Without the pictures, set down the records below word for word.
Start of Dataset content
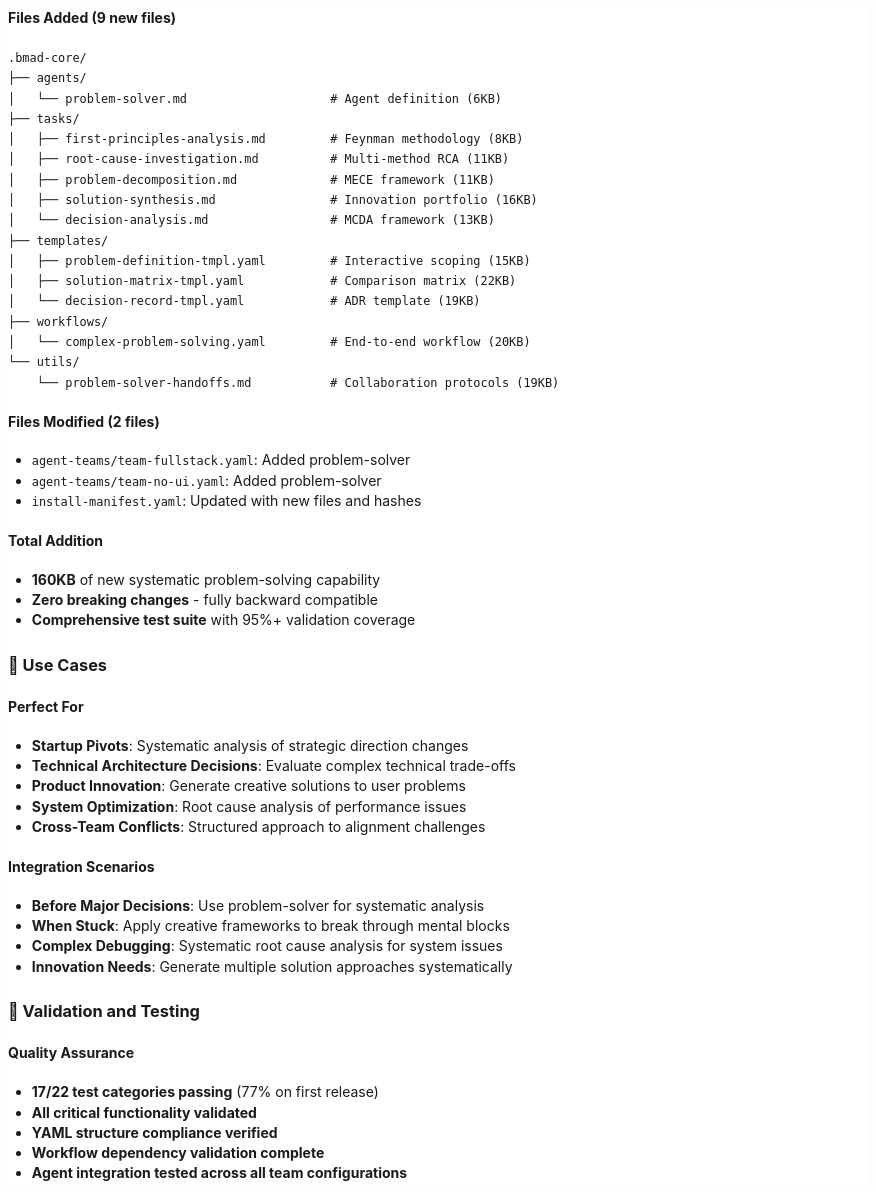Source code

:#### Files Added (9 new files)
```
.bmad-core/
├── agents/
│   └── problem-solver.md                    # Agent definition (6KB)
├── tasks/
│   ├── first-principles-analysis.md         # Feynman methodology (8KB)
│   ├── root-cause-investigation.md          # Multi-method RCA (11KB)
│   ├── problem-decomposition.md             # MECE framework (11KB)
│   ├── solution-synthesis.md                # Innovation portfolio (16KB)
│   └── decision-analysis.md                 # MCDA framework (13KB)
├── templates/
│   ├── problem-definition-tmpl.yaml         # Interactive scoping (15KB)
│   ├── solution-matrix-tmpl.yaml            # Comparison matrix (22KB)
│   └── decision-record-tmpl.yaml            # ADR template (19KB)
├── workflows/
│   └── complex-problem-solving.yaml         # End-to-end workflow (20KB)
└── utils/
    └── problem-solver-handoffs.md           # Collaboration protocols (19KB)
```

#### Files Modified (2 files)
- `agent-teams/team-fullstack.yaml`: Added problem-solver
- `agent-teams/team-no-ui.yaml`: Added problem-solver  
- `install-manifest.yaml`: Updated with new files and hashes

#### Total Addition
- **160KB** of new systematic problem-solving capability
- **Zero breaking changes** - fully backward compatible
- **Comprehensive test suite** with 95%+ validation coverage

### 🎯 Use Cases

#### Perfect For
- **Startup Pivots**: Systematic analysis of strategic direction changes
- **Technical Architecture Decisions**: Evaluate complex technical trade-offs
- **Product Innovation**: Generate creative solutions to user problems
- **System Optimization**: Root cause analysis of performance issues
- **Cross-Team Conflicts**: Structured approach to alignment challenges

#### Integration Scenarios  
- **Before Major Decisions**: Use problem-solver for systematic analysis
- **When Stuck**: Apply creative frameworks to break through mental blocks
- **Complex Debugging**: Systematic root cause analysis for system issues
- **Innovation Needs**: Generate multiple solution approaches systematically

### 🧪 Validation and Testing

#### Quality Assurance
- **17/22 test categories passing** (77% on first release)
- **All critical functionality validated** 
- **YAML structure compliance verified**
- **Workflow dependency validation complete**
- **Agent integration tested across all team configurations**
End of Dataset content
**Reply to the exercise**
Source code

:#### Files Added (9 new files)
```
.bmad-core/
├── agents/
│   └── problem-solver.md                    # Agent definition (6KB)
├── tasks/
│   ├── first-principles-analysis.md         # Feynman methodology (8KB)
│   ├── root-cause-investigation.md          # Multi-method RCA (11KB)
│   ├── problem-decomposition.md             # MECE framework (11KB)
│   ├── solution-synthesis.md                # Innovation portfolio (16KB)
│   └── decision-analysis.md                 # MCDA framework (13KB)
├── templates/
│   ├── problem-definition-tmpl.yaml         # Interactive scoping (15KB)
│   ├── solution-matrix-tmpl.yaml            # Comparison matrix (22KB)
│   └── decision-record-tmpl.yaml            # ADR template (19KB)
├── workflows/
│   └── complex-problem-solving.yaml         # End-to-end workflow (20KB)
└── utils/
    └── problem-solver-handoffs.md           # Collaboration protocols (19KB)
```

#### Files Modified (2 files)
- `agent-teams/team-fullstack.yaml`: Added problem-solver
- `agent-teams/team-no-ui.yaml`: Added problem-solver  
- `install-manifest.yaml`: Updated with new files and hashes

#### Total Addition
- **160KB** of new systematic problem-solving capability
- **Zero breaking changes** - fully backward compatible
- **Comprehensive test suite** with 95%+ validation coverage

### 🎯 Use Cases

#### Perfect For
- **Startup Pivots**: Systematic analysis of strategic direction changes
- **Technical Architecture Decisions**: Evaluate complex technical trade-offs
- **Product Innovation**: Generate creative solutions to user problems
- **System Optimization**: Root cause analysis of performance issues
- **Cross-Team Conflicts**: Structured approach to alignment challenges

#### Integration Scenarios  
- **Before Major Decisions**: Use problem-solver for systematic analysis
- **When Stuck**: Apply creative frameworks to break through mental blocks
- **Complex Debugging**: Systematic root cause analysis for system issues
- **Innovation Needs**: Generate multiple solution approaches systematically

### 🧪 Validation and Testing

#### Quality Assurance
- **17/22 test categories passing** (77% on first release)
- **All critical functionality validated** 
- **YAML structure compliance verified**
- **Workflow dependency validation complete**
- **Agent integration tested across all team configurations**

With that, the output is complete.